Mogherini Urges Action on Kosovo-Serbia Deals

Federica Mogherini, the EU's new foreign policy chief, has called on Kosovo and Serbia to continue implementing deals brokered in Brussels ahead of a resumption of talks.

BIRN
Belgrade

 

Federica Mogherini, the new EU Foreign Policy Chief. | Photo by European External Action Service/Flickr

Following a meeting with Serbian Foreign Minister Ivica Dacic on November 18, Mogherini urged governments in Belgrade and Pristina to continue working on normalising their relations ahead of fresh mediated talks.

“I hope to see the high-level dialogue resume soon, but the EU expects Belgrade and Pristina to continue working on implementation in the meantime,” Mogherini said on Tuesday.
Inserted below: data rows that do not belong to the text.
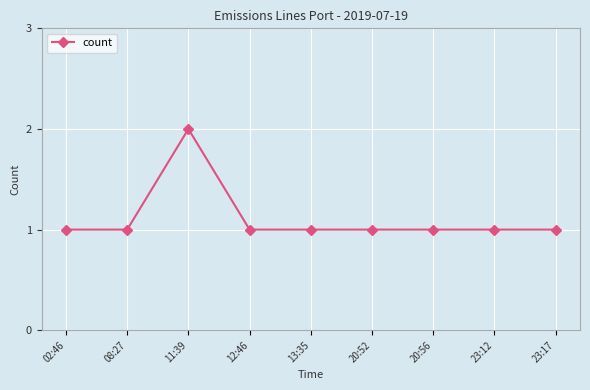

True or false: the data has more than 0 interior local peaks.

True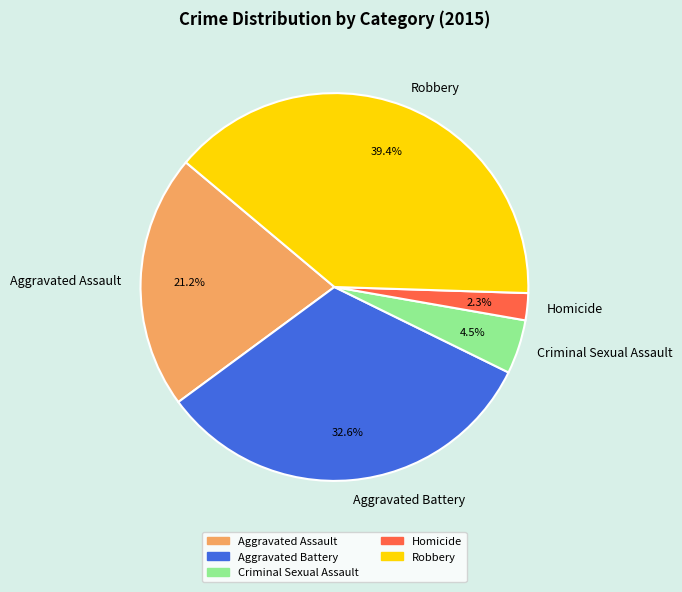

Which slice is the smallest?

Homicide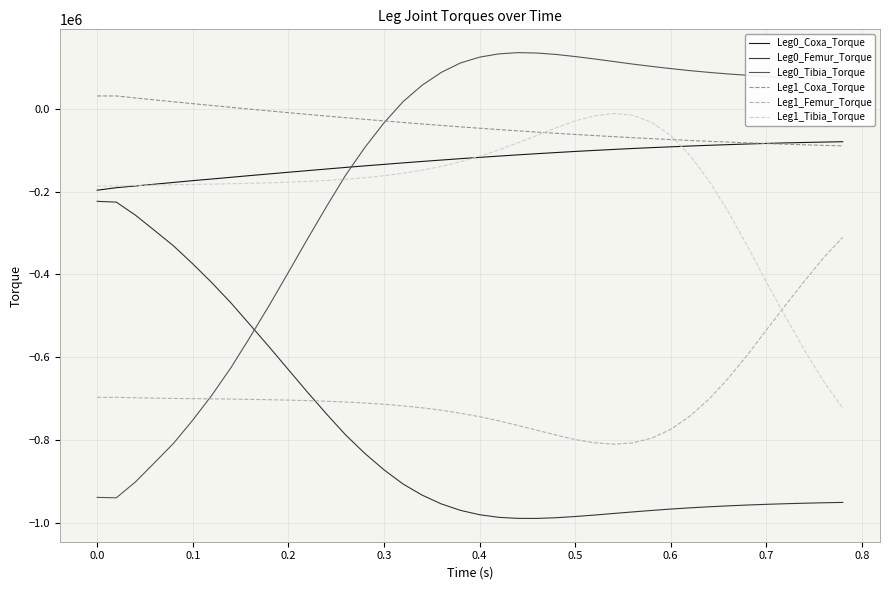

Is this an area chart (filled region under the line)?

No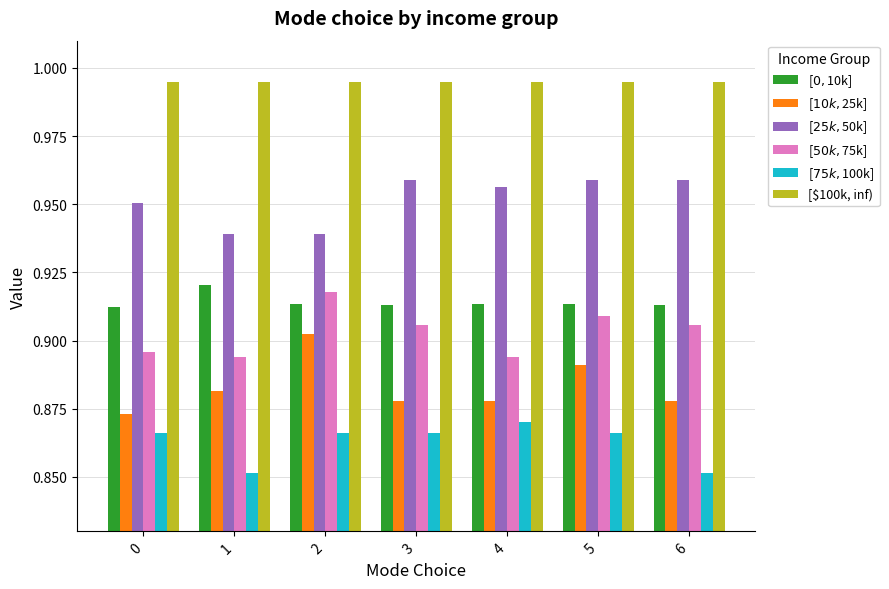

At how many categories does at least one series exceed 0?

7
According to a recen report on the Kosovo-Serbia negotiations, only four of 16 agreements reached between them since 2011 have been fully implemented.

The high-level talks have been halted for almost six months, as Kosovo is facing domestic issues on forming a new government following June elections.
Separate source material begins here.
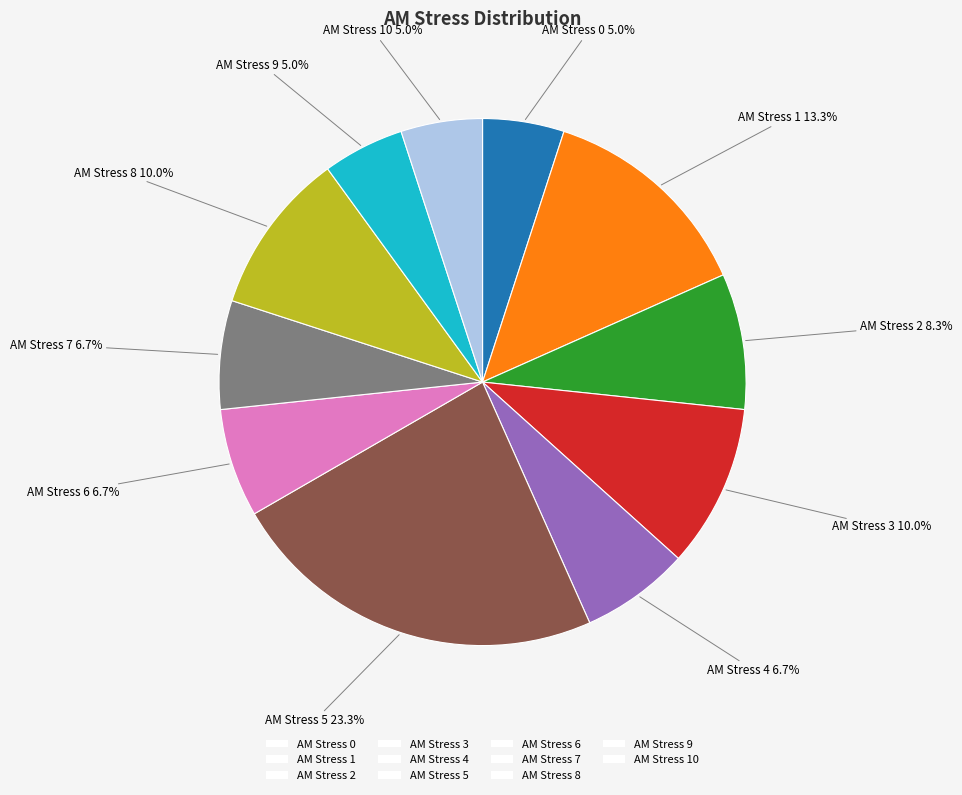

The AM Stress 0 slice represents 5% of the pie. True or false?

True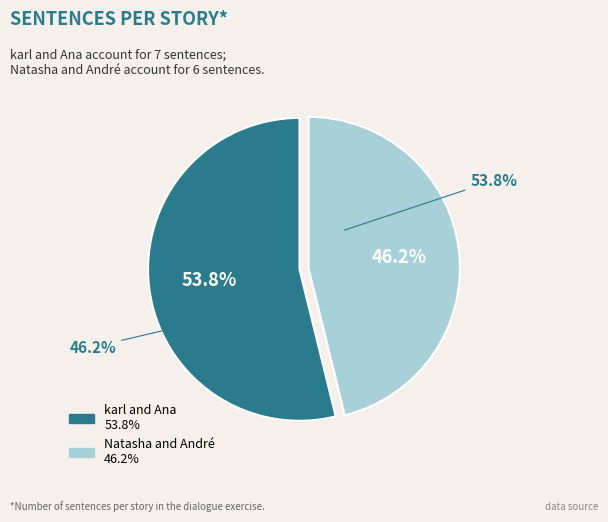

Combined, what portion of the pie is Natasha and André and karl and Ana?

100.0%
However, the talks on a technical level remain ongoing. On November 14, the working group on liaison arrangements met in Brussels and agreed that as of December 1, the liaison officers deployed in Pristina and Belgrade will take over the direct handling of official visits.

Mogherini said she had been interested to hear Dačić's position on the major foreign policy issues of the day.

“We discussed the foreign policy challenges that we are facing. I was particularly interested to hear First Deputy Prime Minister Dačić's views in the light of Serbia's upcoming chairmanship of the OSCE," she said.

“We agreed that the crisis in Ukraine is a first priority and needs to be resolved in accordance with the fundamental principles of the OSCE,” Mogherini wrote.

Serbia will take OSCE chairmanship in 2015. Serbia’s official stance on Ukraine is ambivalent. While it says it respects Ukraine’s territorial integrity, it has refused to join the EU sanctions imposed on Russia.

During a speech following the G20 summit in Australia on November 16, German Chancellor Angela Merkel said Moscow was trying to spread its influence not only in former Soviet states like Georgia and Moldova, but also in Serbia and Bosnia.

“This is not just about Ukraine. It’s about Moldova, it’s about Georgia,” Merkel said. “If things carry on like this … we will need to raise the issue of Serbia, of the states in the western Balkans,” Merkel added.

The day after, the German newspaper Der Spiegel quoted confidential a German foreign ministry analysis, “Russia's Influence in Serbia,” which describes Moscow's efforts to link Serbia to Russia in detail.

The document stated that the endeavor goes well beyond military cooperation and Russian deliveries of natural gas to Serbia.

Moscow is engaging in “public diplomacy with clear pan-Slavic rhetoric” and enjoys high esteem in the Serbian population, it noted.